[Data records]
★ ★ ★

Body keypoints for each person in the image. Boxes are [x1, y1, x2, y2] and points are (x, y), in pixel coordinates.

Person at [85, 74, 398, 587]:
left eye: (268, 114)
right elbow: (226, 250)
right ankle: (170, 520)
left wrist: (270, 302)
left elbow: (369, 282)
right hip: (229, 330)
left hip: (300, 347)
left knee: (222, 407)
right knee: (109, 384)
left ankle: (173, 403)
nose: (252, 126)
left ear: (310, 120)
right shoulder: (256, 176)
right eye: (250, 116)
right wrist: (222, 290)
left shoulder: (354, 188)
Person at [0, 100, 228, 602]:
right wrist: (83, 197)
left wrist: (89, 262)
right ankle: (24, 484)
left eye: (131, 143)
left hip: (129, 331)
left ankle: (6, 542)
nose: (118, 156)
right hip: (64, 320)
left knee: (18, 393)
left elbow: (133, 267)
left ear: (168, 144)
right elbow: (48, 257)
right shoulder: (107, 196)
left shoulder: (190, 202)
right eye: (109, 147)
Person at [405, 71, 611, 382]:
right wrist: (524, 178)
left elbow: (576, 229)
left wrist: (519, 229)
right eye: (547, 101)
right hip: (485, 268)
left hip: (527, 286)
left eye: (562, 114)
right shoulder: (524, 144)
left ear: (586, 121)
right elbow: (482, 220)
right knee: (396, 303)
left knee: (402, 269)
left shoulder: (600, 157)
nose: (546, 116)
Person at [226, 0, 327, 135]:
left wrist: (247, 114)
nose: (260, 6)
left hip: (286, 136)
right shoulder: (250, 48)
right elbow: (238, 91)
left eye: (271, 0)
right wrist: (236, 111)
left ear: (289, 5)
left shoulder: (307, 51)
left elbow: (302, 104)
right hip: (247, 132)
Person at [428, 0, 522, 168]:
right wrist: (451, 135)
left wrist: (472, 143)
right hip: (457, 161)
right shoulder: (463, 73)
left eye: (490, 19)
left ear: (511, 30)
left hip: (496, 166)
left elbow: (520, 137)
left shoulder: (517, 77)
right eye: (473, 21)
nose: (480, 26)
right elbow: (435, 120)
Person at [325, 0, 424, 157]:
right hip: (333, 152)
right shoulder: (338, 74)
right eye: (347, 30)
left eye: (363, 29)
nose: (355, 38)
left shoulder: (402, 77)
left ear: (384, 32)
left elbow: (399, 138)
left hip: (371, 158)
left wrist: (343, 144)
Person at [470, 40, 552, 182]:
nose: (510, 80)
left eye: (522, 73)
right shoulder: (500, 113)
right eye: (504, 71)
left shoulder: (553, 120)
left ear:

★ ★ ★

▶ [REQUIRED ACTION] Beginning at the line with "left elbow: (369, 282)" and ending at the line with "left shoulder: (307, 51)", reproduce each line of the data above exactly, and add no other lines.

▶ [OUTPUT OF THE EXERCISE]
left elbow: (369, 282)
right hip: (229, 330)
left hip: (300, 347)
left knee: (222, 407)
right knee: (109, 384)
left ankle: (173, 403)
nose: (252, 126)
left ear: (310, 120)
right shoulder: (256, 176)
right eye: (250, 116)
right wrist: (222, 290)
left shoulder: (354, 188)
Person at [0, 100, 228, 602]:
right wrist: (83, 197)
left wrist: (89, 262)
right ankle: (24, 484)
left eye: (131, 143)
left hip: (129, 331)
left ankle: (6, 542)
nose: (118, 156)
right hip: (64, 320)
left knee: (18, 393)
left elbow: (133, 267)
left ear: (168, 144)
right elbow: (48, 257)
right shoulder: (107, 196)
left shoulder: (190, 202)
right eye: (109, 147)
Person at [405, 71, 611, 382]:
right wrist: (524, 178)
left elbow: (576, 229)
left wrist: (519, 229)
right eye: (547, 101)
right hip: (485, 268)
left hip: (527, 286)
left eye: (562, 114)
right shoulder: (524, 144)
left ear: (586, 121)
right elbow: (482, 220)
right knee: (396, 303)
left knee: (402, 269)
left shoulder: (600, 157)
nose: (546, 116)
Person at [226, 0, 327, 135]:
left wrist: (247, 114)
nose: (260, 6)
left hip: (286, 136)
right shoulder: (250, 48)
right elbow: (238, 91)
left eye: (271, 0)
right wrist: (236, 111)
left ear: (289, 5)
left shoulder: (307, 51)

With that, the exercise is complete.